Figure 10.14 Milk collection centre. The dimensions (A) should vary with the capacity of the cooling and holding tank.

Milking Parlour for the Medium Scale Herd

For the farmer with 10 to 30 cows and a yard with a paved shade and feed area, the milking parlour shown in Figure 10.15 is of suitable design. Two stands will be sufficient where the herd number is 8 to 14, but more stands should be added as indicated when the herd number increases. Hand milking would probably be used for an operation of this size. If machine milking is installed the vacuum pump and the engine, which powers it, can be put in the engine room, which is indicated in outline in the plan view. This is arranged by closing off a portion of the store room with a simple partition.
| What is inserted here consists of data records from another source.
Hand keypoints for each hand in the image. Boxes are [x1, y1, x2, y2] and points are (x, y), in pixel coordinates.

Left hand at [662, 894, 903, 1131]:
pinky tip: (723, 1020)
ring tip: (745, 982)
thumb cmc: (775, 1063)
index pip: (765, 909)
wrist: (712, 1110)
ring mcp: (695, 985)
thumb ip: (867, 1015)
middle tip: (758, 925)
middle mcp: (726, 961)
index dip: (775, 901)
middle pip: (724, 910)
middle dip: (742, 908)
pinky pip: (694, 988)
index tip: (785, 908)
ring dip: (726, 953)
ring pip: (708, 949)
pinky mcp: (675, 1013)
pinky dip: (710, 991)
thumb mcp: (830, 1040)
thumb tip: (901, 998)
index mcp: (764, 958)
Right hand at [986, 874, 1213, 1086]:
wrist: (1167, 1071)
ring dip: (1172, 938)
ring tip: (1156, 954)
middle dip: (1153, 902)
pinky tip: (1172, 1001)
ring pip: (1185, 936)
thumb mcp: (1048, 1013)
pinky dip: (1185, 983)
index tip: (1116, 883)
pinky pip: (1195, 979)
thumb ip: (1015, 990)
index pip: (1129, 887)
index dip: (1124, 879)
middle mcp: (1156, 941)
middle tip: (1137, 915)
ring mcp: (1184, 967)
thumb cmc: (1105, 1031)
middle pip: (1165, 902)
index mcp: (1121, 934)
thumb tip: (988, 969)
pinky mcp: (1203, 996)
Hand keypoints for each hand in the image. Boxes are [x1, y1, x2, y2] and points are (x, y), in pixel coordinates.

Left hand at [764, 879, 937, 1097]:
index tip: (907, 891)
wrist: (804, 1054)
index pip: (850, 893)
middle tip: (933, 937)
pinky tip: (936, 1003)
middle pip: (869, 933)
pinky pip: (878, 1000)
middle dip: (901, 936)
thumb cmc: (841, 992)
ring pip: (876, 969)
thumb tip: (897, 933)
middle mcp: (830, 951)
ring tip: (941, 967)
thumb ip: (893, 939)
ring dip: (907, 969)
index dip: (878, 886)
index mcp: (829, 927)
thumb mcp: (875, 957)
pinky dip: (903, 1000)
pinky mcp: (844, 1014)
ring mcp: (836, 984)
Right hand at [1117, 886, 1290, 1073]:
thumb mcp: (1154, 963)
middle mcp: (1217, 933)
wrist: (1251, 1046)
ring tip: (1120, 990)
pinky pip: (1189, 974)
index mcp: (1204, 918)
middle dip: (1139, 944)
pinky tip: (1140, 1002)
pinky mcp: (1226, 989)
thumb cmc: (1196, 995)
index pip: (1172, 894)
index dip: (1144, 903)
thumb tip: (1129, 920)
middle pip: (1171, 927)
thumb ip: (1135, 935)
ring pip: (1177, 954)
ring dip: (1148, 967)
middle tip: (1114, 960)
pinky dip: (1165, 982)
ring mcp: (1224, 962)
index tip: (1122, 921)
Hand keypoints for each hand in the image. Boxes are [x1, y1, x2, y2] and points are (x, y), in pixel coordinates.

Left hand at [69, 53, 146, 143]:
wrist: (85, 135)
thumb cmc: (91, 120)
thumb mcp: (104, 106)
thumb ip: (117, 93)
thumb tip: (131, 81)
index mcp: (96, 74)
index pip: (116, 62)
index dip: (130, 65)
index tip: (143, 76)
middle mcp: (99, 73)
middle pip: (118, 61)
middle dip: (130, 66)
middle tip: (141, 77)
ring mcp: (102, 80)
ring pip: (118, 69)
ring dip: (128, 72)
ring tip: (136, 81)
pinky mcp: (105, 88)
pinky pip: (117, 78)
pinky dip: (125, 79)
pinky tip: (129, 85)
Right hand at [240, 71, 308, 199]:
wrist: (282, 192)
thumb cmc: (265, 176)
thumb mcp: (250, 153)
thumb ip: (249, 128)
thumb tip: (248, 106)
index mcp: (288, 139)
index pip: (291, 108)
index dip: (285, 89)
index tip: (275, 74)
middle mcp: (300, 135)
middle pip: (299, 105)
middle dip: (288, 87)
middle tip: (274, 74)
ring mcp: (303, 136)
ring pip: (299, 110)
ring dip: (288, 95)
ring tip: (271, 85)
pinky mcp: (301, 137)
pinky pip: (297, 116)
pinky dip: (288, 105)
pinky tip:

A milk cooler will be necessary to cool and hold the milk for pick up. This and facilities for washing and storing the milking equipment will be accommodated in the milk room, while concentrates are kept in the store room.

A milk room should face the prevailing wind to ensure good ventilation and to keep it as cool as possible, but any openings should be screened with insect mesh.